Selected passage:
━━━━━━━━

Re: Do I need a RTOS?

On Wed, 24 Dec 2008 21:26:50 -0600, "eeboy" <jason@xxxxxxxxxxxxxxxx>
wrote:

I am a bit confused now... I have the original idea of the delta queue
that you presented. I understand it well. Now I am trying to translate that
to the setup you present below.

Well, that's what happens going from concept (easy to avoid thinking
about confusing details) to practical implementation (where all those
nasty details impinge), I suppose. Sorry about that.

I'd recommend that your array/list be arranged into three semantic
regions -- the head of one "eating" the tail of the next, in a sense.
Every slot in the list should be in one of three conceptual queues
(although they are all in the same physical array):

(1) the "avail" list of slots that can be used to add a new
function to be called later;
(2) the "sleep" list of functions that are still waiting for
their time to come; and
(3) the "ready" list of functions that have timed out but
have not yet been executed.

Avail slots are by nature empty correct? I'll bring this up a bit
later...

Imagine an array of structures with the structure looking like:

struct q {
unsigned char next; // array idx of next entry
unsigned char prev; // array idx of previous entry
unsigned int delta; // ticks
void (*f)( void ); // function to call, when ready
};

Something like that, anyway. You can adjust the size of the next and
prev pointers, as needed; also the delta value may be arranged as you
see fit. I suppose, ditto for f. Anyway, let's discuss something
along those lines.

━━━━━━━━

Data section:
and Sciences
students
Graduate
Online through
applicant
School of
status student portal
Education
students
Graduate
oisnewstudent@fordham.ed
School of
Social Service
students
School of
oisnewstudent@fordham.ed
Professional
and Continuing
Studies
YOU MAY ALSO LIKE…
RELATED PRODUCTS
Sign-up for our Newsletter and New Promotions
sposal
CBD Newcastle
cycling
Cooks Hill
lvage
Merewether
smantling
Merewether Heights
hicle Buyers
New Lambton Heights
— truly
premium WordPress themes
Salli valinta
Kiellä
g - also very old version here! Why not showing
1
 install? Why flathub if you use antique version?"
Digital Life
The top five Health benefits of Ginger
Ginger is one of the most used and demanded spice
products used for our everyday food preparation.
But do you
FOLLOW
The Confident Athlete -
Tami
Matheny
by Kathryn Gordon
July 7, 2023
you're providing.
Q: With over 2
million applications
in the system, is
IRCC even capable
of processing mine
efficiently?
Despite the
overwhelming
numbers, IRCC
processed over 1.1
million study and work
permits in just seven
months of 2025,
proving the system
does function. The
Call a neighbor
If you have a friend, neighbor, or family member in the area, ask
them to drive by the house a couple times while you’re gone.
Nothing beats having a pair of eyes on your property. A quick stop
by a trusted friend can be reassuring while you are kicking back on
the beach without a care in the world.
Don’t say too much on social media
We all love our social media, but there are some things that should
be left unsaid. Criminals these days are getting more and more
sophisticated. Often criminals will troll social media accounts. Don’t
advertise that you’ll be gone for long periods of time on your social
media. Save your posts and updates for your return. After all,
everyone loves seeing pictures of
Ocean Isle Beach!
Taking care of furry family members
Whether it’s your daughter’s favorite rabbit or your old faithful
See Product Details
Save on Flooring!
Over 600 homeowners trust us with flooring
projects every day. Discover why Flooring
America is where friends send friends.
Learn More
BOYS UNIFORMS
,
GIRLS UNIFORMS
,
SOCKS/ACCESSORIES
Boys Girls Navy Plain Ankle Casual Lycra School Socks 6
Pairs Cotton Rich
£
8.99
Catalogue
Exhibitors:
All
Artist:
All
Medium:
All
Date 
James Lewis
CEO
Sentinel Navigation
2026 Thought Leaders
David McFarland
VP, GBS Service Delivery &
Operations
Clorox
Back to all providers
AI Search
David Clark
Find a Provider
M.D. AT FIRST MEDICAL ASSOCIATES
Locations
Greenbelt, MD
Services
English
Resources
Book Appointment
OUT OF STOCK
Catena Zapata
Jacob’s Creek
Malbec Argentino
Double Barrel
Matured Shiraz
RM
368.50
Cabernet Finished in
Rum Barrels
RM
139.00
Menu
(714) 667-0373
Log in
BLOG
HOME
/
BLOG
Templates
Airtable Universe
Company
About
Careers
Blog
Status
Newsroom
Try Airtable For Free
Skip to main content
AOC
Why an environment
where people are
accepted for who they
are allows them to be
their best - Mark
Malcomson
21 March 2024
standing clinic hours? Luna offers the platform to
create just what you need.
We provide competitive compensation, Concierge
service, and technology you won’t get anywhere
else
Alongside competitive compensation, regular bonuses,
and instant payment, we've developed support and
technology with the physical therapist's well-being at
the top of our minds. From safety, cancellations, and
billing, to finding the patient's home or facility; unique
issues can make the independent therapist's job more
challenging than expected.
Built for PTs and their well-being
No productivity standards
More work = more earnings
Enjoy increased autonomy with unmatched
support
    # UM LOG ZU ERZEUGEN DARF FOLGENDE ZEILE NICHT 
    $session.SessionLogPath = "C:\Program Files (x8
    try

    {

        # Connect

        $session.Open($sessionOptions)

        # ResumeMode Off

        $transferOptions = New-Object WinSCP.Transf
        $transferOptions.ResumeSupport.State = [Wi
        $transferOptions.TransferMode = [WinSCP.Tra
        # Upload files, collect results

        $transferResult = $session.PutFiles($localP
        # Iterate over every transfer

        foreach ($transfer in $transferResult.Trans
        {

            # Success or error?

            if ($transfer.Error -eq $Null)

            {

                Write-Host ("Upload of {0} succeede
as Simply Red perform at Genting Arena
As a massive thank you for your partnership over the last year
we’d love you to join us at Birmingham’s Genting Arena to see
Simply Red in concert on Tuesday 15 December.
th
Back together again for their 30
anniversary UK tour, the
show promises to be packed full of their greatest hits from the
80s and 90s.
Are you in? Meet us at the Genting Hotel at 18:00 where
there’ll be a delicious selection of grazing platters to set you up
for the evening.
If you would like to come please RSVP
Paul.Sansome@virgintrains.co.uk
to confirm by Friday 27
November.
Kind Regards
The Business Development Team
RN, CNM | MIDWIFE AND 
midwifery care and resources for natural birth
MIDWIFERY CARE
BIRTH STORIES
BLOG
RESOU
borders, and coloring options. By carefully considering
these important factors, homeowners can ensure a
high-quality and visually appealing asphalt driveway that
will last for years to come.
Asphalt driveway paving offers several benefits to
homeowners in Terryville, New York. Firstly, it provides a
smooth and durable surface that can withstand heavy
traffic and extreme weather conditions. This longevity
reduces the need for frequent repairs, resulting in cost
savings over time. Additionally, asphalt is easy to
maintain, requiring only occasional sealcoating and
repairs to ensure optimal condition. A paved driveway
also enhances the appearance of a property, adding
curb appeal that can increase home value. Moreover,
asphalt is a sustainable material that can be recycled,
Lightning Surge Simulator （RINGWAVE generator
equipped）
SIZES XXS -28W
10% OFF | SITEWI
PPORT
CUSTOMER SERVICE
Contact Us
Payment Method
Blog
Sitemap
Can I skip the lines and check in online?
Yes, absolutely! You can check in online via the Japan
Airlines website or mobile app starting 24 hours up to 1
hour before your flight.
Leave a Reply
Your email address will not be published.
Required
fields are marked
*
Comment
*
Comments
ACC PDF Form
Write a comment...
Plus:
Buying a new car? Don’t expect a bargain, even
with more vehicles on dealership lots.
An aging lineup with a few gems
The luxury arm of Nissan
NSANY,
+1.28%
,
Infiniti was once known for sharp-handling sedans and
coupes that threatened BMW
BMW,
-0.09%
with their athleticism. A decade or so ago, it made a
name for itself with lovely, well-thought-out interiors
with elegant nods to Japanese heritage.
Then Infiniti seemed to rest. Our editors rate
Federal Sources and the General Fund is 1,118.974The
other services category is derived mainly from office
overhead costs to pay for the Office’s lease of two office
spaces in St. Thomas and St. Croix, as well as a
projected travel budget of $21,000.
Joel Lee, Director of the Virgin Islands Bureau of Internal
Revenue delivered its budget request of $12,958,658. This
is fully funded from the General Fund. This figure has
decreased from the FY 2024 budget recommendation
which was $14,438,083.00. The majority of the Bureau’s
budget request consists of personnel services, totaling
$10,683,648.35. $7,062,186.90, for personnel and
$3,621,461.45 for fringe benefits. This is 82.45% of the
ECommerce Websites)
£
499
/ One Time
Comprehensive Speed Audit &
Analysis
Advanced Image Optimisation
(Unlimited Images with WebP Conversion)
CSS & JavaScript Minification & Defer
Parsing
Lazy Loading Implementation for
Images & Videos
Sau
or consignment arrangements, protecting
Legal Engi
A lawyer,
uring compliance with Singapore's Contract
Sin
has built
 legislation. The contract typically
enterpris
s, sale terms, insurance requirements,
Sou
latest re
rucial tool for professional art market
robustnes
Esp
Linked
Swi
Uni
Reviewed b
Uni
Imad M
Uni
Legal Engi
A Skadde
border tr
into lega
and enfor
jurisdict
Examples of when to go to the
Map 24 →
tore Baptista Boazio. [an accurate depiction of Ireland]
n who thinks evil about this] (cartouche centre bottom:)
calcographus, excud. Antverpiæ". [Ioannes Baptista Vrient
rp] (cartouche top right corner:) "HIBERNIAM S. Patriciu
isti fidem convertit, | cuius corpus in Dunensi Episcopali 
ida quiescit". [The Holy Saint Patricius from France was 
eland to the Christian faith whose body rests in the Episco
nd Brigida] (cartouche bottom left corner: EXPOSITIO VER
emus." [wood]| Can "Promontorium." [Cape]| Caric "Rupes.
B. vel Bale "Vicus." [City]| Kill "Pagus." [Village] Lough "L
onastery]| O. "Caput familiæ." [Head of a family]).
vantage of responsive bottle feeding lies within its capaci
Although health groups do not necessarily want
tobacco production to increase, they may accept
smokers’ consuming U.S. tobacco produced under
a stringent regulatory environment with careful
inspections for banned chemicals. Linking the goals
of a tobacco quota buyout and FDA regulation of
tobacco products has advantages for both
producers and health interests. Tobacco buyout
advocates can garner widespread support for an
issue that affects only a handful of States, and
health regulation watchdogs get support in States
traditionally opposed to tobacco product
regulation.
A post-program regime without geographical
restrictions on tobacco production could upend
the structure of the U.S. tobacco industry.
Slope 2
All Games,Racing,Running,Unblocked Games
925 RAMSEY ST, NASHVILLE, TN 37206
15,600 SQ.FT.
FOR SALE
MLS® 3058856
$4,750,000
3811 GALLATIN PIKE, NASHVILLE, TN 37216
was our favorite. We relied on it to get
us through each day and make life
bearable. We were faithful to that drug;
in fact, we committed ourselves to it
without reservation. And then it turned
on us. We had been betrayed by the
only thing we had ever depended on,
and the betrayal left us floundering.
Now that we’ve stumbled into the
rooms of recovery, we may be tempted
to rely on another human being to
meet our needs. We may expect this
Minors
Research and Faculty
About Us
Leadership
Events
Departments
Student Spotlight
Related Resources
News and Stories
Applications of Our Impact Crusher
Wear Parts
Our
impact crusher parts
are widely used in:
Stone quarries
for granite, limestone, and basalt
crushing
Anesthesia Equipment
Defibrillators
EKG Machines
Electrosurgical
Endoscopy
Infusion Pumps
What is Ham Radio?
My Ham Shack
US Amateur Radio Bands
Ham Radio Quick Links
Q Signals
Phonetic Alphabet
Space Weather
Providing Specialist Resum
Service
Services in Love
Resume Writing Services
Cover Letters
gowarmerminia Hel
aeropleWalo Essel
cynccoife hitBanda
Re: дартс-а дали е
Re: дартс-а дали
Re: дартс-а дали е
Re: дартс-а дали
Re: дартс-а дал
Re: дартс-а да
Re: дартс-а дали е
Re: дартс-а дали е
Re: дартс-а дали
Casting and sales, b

━━━━━━━━

Work required: Copy out the forum post about the delta queue, word for word from start to finish.

Your response:
Re: Do I need a RTOS?

On Wed, 24 Dec 2008 21:26:50 -0600, "eeboy" <jason@xxxxxxxxxxxxxxxx>
wrote:

I am a bit confused now... I have the original idea of the delta queue
that you presented. I understand it well. Now I am trying to translate that
to the setup you present below.

Well, that's what happens going from concept (easy to avoid thinking
about confusing details) to practical implementation (where all those
nasty details impinge), I suppose. Sorry about that.

I'd recommend that your array/list be arranged into three semantic
regions -- the head of one "eating" the tail of the next, in a sense.
Every slot in the list should be in one of three conceptual queues
(although they are all in the same physical array):

(1) the "avail" list of slots that can be used to add a new
function to be called later;
(2) the "sleep" list of functions that are still waiting for
their time to come; and
(3) the "ready" list of functions that have timed out but
have not yet been executed.

Avail slots are by nature empty correct? I'll bring this up a bit
later...

Imagine an array of structures with the structure looking like:

struct q {
unsigned char next; // array idx of next entry
unsigned char prev; // array idx of previous entry
unsigned int delta; // ticks
void (*f)( void ); // function to call, when ready
};

Something like that, anyway. You can adjust the size of the next and
prev pointers, as needed; also the delta value may be arranged as you
see fit. I suppose, ditto for f. Anyway, let's discuss something
along those lines.